- What you have to do
Please reproduce the lines of the material verbatim, starting at the line that contains "Los Microorganismos son" and ending at the line that contains "naturales que involucran", with both of those lines included.

*** Opening Data shown ***

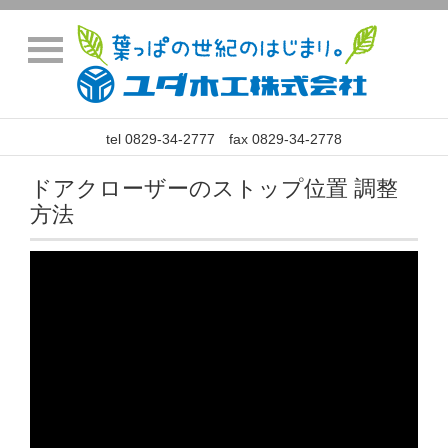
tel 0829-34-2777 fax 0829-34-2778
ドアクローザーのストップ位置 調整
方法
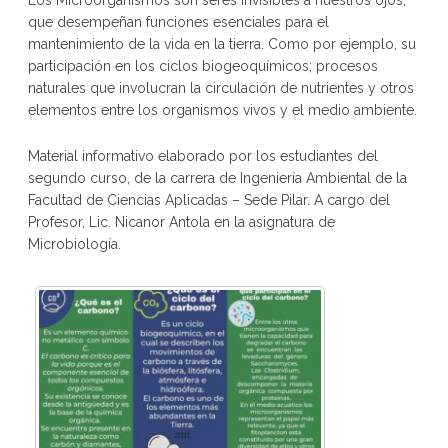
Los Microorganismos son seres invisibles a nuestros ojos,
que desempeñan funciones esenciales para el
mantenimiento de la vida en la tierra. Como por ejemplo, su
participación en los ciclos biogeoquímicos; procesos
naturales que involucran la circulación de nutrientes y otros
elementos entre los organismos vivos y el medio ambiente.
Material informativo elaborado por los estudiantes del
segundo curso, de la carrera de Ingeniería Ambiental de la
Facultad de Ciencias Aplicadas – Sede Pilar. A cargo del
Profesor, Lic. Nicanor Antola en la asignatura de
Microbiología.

*** Closing Data shown ***
*** Opening Data shown ***

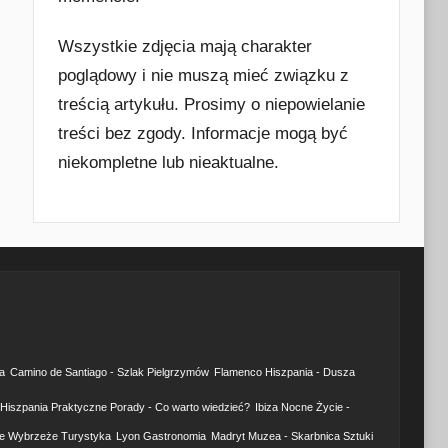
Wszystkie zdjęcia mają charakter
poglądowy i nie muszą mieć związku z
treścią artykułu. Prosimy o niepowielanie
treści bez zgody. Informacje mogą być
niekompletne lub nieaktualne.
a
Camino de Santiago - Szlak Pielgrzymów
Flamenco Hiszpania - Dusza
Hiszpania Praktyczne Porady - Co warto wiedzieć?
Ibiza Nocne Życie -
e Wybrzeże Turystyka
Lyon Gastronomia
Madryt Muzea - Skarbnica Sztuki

*** Closing Data shown ***

- Answer for the task
Los Microorganismos son seres invisibles a nuestros ojos,
que desempeñan funciones esenciales para el
mantenimiento de la vida en la tierra. Como por ejemplo, su
participación en los ciclos biogeoquímicos; procesos
naturales que involucran la circulación de nutrientes y otros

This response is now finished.